L’activité touristique a également été importante durant la saison hivernale 2023/2024, ce qui a stimulé la croissance des exportations (+2,6% t/t). En effet, bien qu’il soit toujours inférieur à son niveau pré-Covid de la saison 2018/2019, le nombre d’arrivées de touristes a été de 19,9 millions, ce qui représente tout de même une hausse de 5,5% par rapport à la saison 2022/2023.
2024, une « super-année » électorale
L’année 2024 est une « super-année » électorale pour l’Autriche, avec la tenue des élections européennes, des élections du Conseil national[4], de deux élections régionales, et de très nombreuses consultations communales. Comme anticipé par les sondages, le Parti de la liberté d’Autriche (FPÖ) est arrivé en tête des élections européennes (avec 25,5% des voix et 6 eurodéputés).
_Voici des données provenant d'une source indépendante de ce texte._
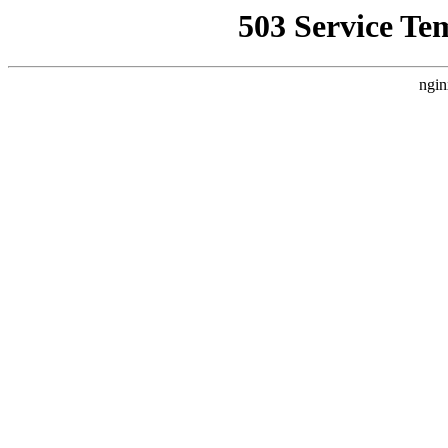
503 Service Te
ngin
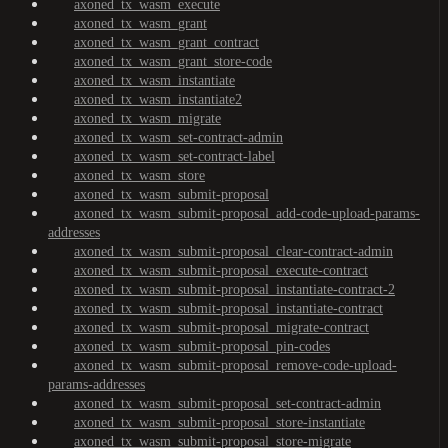
axoned_tx_wasm_execute
axoned_tx_wasm_grant
axoned_tx_wasm_grant_contract
axoned_tx_wasm_grant_store-code
axoned_tx_wasm_instantiate
axoned_tx_wasm_instantiate2
axoned_tx_wasm_migrate
axoned_tx_wasm_set-contract-admin
axoned_tx_wasm_set-contract-label
axoned_tx_wasm_store
axoned_tx_wasm_submit-proposal
axoned_tx_wasm_submit-proposal_add-code-upload-params-
addresses
axoned_tx_wasm_submit-proposal_clear-contract-admin
axoned_tx_wasm_submit-proposal_execute-contract
axoned_tx_wasm_submit-proposal_instantiate-contract-2
axoned_tx_wasm_submit-proposal_instantiate-contract
axoned_tx_wasm_submit-proposal_migrate-contract
axoned_tx_wasm_submit-proposal_pin-codes
axoned_tx_wasm_submit-proposal_remove-code-upload-
params-addresses
axoned_tx_wasm_submit-proposal_set-contract-admin
axoned_tx_wasm_submit-proposal_store-instantiate
axoned_tx_wasm_submit-proposal_store-migrate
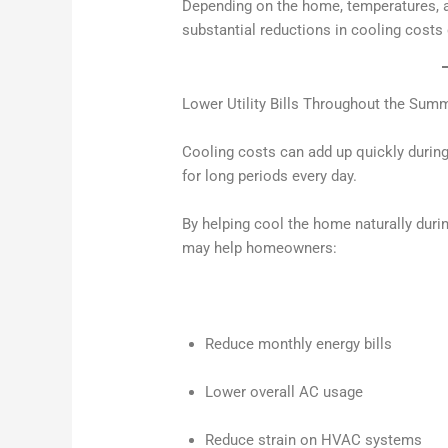
Depending on the home, temperatures,
substantial reductions in cooling cost
Lower Utility Bills Throughout the Sum
Cooling costs can add up quickly duri
for long periods every day.
By helping cool the home naturally dur
may help homeowners:
Reduce monthly energy bills
Lower overall AC usage
Reduce strain on HVAC systems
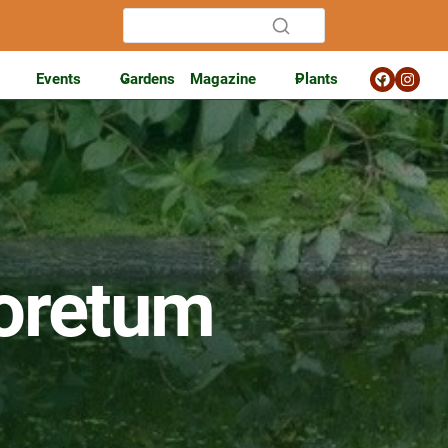
Events
Gardens
Magazine
Plants
oretum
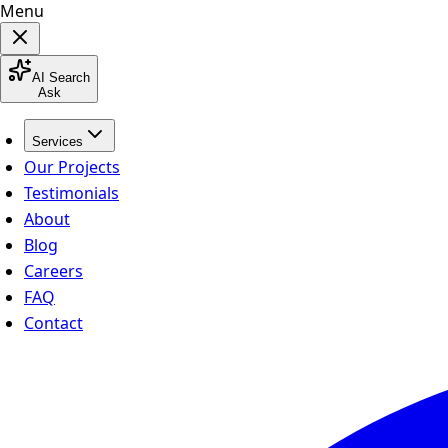
Menu
AI Search
Ask
Services
Our Projects
Testimonials
About
Blog
Careers
FAQ
Contact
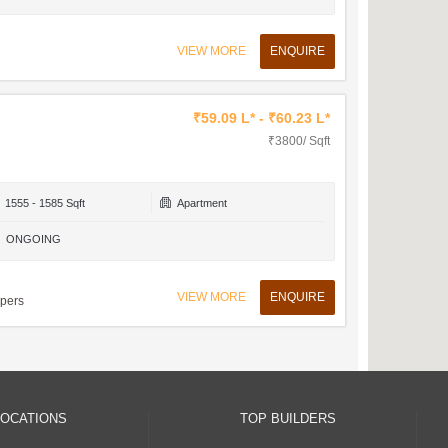
VIEW MORE
ENQUIRE
₹59.09 L* - ₹60.23 L*
₹3800/ Sqft
1555 - 1585 Sqft
Apartment
ONGOING
VIEW MORE
ENQUIRE
opers
LOCATIONS
TOP BUILDERS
Il s’agit de la première fois que ce parti de droite populiste remporte un scrutin national, dépassant ainsi le parti populaire (ÖVP) (24,7%) et le parti social-démocrate (SPÖ) (23,2%). Les résultats des élections européennes en Autriche, couplés à la fragmentation récente du paysage politique national, rendent incertain le maintien au pouvoir de la coalition actuelle (composée de l’ÖVP et des Verts). Les derniers sondages confirment d’ailleurs la place de favori du FPÖ pour les élections du Conseil national du 29 septembre. Toutefois, bien qu’il puisse réaliser son meilleur score lors de ces élections (environ 30% des voix), le FPÖ devra s’allier avec un autre parti pour gouverner. Néanmoins, une coalition semble compliquée, les dirigeants des cinq autres partis ayant exclu toute alliance avec ce dernier.